The Union Election Commission’s (UEC) decision on Tuesday to publicly propose and then drop a plan to delay Burma’s 8 November polls has prompted criticism from major political parties, who questioned the commission’s motives for floating the controversial proposal.
Local and international media had widely reported on remarks by UEC chairman Tin Aye on Tuesday morning about a possible nationwide polling delay, which were supposedly necessary because of problems posed by the flood disaster that hit parts of Burma in June and July.
Later, the commission said in a statement that it had “reviewed a number of opinions put forward by a number of political parties and decided not to delay the elections and to go ahead with it on 8 November.”
Win Htein, a spokesperson of the National League for Democracy (NLD), said he struggled to make sense of Tin Aye’s initial plan and subsequent u-turn.

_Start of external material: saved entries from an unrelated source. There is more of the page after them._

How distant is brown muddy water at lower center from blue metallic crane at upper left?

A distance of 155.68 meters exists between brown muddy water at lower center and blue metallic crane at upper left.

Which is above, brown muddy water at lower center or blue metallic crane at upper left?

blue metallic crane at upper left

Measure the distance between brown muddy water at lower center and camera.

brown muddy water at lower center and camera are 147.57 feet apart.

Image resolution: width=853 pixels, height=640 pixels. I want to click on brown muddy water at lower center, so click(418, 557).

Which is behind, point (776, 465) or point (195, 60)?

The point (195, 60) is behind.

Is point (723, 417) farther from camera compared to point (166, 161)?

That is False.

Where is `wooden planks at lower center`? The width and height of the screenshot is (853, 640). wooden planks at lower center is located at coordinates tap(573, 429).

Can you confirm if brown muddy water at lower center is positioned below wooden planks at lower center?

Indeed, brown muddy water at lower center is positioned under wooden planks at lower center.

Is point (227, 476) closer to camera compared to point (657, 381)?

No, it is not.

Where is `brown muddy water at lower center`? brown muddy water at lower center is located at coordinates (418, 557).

“I welcome the announcement as I was the only one who objected to the proposal for the postponement of the elections,” he said. “But still, I remain confounded by the flip-flopping statements, which are coming out from the elections commission even though it is a top government body.”

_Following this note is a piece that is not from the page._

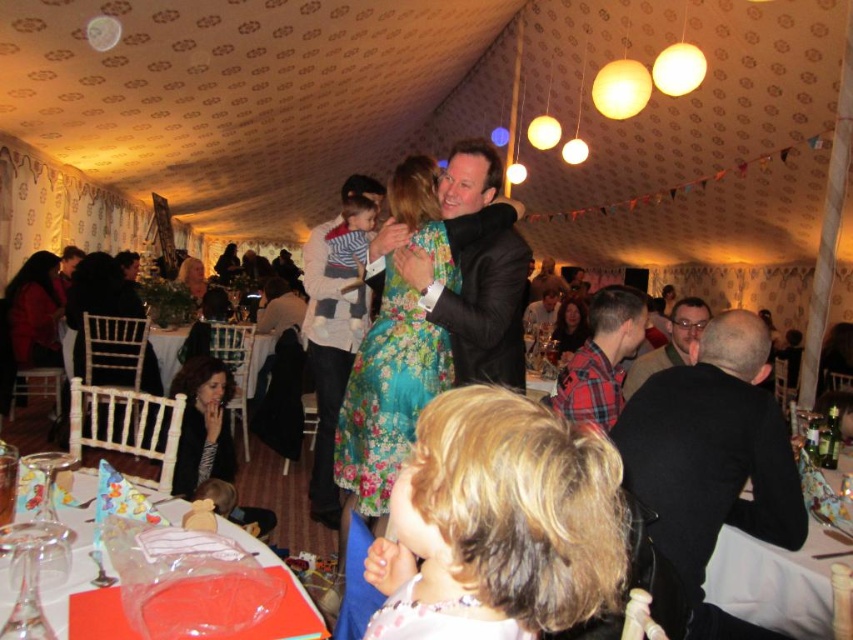
You are a photographer at the wedding reception and want to capture both the floral fabric dress at center and the floral dress at center in a single shot. Which dress should you focus on first to ensure both are in clear view?

The floral fabric dress at center is closer to the viewer than the floral dress at center, so focusing on the closer one first will help ensure both are in clear view.

You are a guest at the wedding reception and notice the transparent plastic bag at lower center and the black textured jacket at lower left. Which item is positioned higher in the scene?

The transparent plastic bag at lower center is above the black textured jacket at lower left, so it is positioned higher in the scene.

During a meeting on Tuesday morning, the NLD had protested against any postponement, while the ruling Union Solidarity and Development Party and some smaller parties supported it, and several others abstained.
The NLD of hugely popular leader Aung San Suu Kyi is seen as the clear frontrunner in the polls, which are to be first relatively free and fair vote after decades of military rule. Myanmar Now interviews with dozens of would-be voters across Rangoon indicate overwhelming support for the NLD and little interest in other parties.
Aye Thar Aung, a senior leader of the Arakan National Party, which is expected to sweep most constituencies in western Burma’s Arakan State, said the commission’s delay proposal had been “very questionable” and he doubted that it was based on practical problems for campaigning and voting in flood-hit areas.
“When the floods occurred, some political parties suggested that the commission postpone the polls, but they were completely ignored. Now, at a point when the elections campaign is in full swing and parties have already spent human and financial resources, this proposal of an elections postponement came out,” he told Myanmar Now.
“That in itself is dishonest. We still question what was the motive was behind that proposal,” said Aye Thar Aung.
He said he had been campaigning in parts of Arakan State, including in flood-hit townships such Mrauk-U and Myebon, and found that although communities were focused on survival, they were aware of the importance of the vote and intended to participate.
An independent expert who closely follows the election preparations said the commission had failed to provide detailed reasons for the suggested delay, adding that the events had furthered heightened concerns over the commission’s impartiality.
“The commission made a surprise move to delay the elections which panicked everyone,” added the expert, who spoke on condition of anonymity due to the sensitivity of the issue.
Tin Aye’s background as a former top general in the previous junta has led many to question his impartiality, a problem that was further exacerbated by public remarks in which he voiced supported for the army-linked, ruling party.